Ad avviso dello scrivente ricadrebbe in capo alla Banca l’onere di dimostrare, indicandoli puntualmente, quali siano stati i pagamenti aventi natura solutoria prescritti. Detta impostazione trova fondamento nell’orientamento di legittimità in tema di revocatoria fallimentare: “alla curatela fallimentare spetta la dimostrazione della sussistenza della rimessa, della sua effettuazione nel periodo sospetto e della scientia decoctionis dell’imprenditore poi fallito da parte della banca”. (Cass. 26/2/99 n. 1672). L’onere probatorio relativo alla configurazione solutoria delle operazioni in questione spetterebbe alla banca similmente a quanto, a parti invertite, toccava al curatore nel pregresso regime della revocatoria fallimentare.

Anche recenti sentenze di merito, successive alla pronuncia della Cassazione S.U. 24418/10, hanno ribadito il circostanziato onere posto a capo della Banca: “All’attore ex art. 2033 c.c. spetta di provare di aver eseguito degli spostamenti patrimoniali in favore dell’accepiens e l’assenza originaria ovvero il venir meno della causa giustificativa dei pagamenti (rispettivamente, condictio indebiti sine causa ovvero causam finitam). Nel caso di specie, parte attrice ha dato prova di aver eseguito dei versamenti di denaro attraverso gli estratti conto prodotti, mentre il venir meno del titolo legittimamente il pagamento risiede nella dichiarazione di nullità parziali del contratto sopra pronunciate. L’onere probatorio incombente su parte attrice deve pertanto ritenersi assolto. Al contrario la banca, quale soggetto eccepiente la prescrizione, avrebbe dovuto specificare per quali, tra i pagamenti allegati da parte attrice, sarebbe decorso il termine di prescrizione, in quanto aventi natura propriamente solutoria. Ciò deriva dall’applicazione dell’art. 2697 c.c. e dalla natura dispositiva dell’eccezione di prescrizione, che impongono l’onere di tipizzarla e di connotarla rispetto ad una specifica prestazione, non potendo il Giudice ritenere prescritta una richiesta di prestazione non specificatamente individuata.”  (Tribunale Novara, S. Gambacorta, 1/10/2012; anche Tribunale di Aosta, 2/3/2012 n. 96).
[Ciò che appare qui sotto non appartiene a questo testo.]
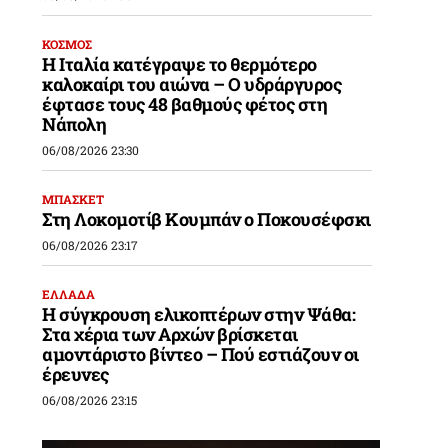
ΚΟΣΜΟΣ
Η Ιταλία κατέγραψε το θερμότερο
καλοκαίρι του αιώνα – Ο υδράργυρος
έφτασε τους 48 βαθμούς φέτος στη
Νάπολη
06/08/2026 23:30
ΜΠΑΣΚΕΤ
Στη Λοκομοτίβ Κουμπάν ο Ποκουσέφσκι
06/08/2026 23:17
ΕΛΛΑΔΑ
Η σύγκρουση ελικοπτέρων στην Ψάθα:
Στα χέρια των Αρχών βρίσκεται
αμοντάριστο βίντεο – Πού εστιάζουν οι
έρευνες
06/08/2026 23:15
Il secondo principio, ribadito dalla sentenza: “gli interessi a debito del correntista devono essere calcolati senza capitalizzazione alcuna”, impone una conseguenza inconfutabile: tutti i saldi (trimestrali e non) risultanti dagli estratti conto redatti dalle banche (relativi a rapporti sorti anteriormente al 22/4/2000) sono errati, se non altro perché contengono illegittimi interessi anatocistici.

L’accertamento della nullità della capitalizzazione trimestrale è imprescrittibile e comporta il venir meno della clausola ex tunc, trascinando ogni effetto successivo: la situazione contabile prospettata nel tempo va necessariamente rettificata.

Infatti, se nel ricalcolo del saldo si lasciassero invariati tutti gli illegittimi addebiti delle competenze bancarie, si avrebbe una situazione contabile assai diversa da quella legale. In tali circotanze lo scoperto di fido sarebbe solo apparente, dovuto alla confusione di interessi illegittimi e di capitale.

Pertanto - dichiarata espressamente, ed inequivocabilmente, la nullità della clausola di capitalizzazione trimestrale, contemplata nel contratto di conto corrente bancario, per contrasto con il divieto di anatocismo stabilito dall’art. 1283 c.c. -  il saldo da considerare per definire un versamento solutorio non è quello rinvenibile dagli estratti conto bancari, ma è il saldo ricalcolato, depurato dalle competenze bancarie illegittimamente addebitate dalla banca, nel corso del rapporto. Queste competenze possono essere costituite, oltre che dagli interessi anatocistici, anche dalle commissioni di massimo scoperto e dalle spese forfettarie addebitate dalla banca.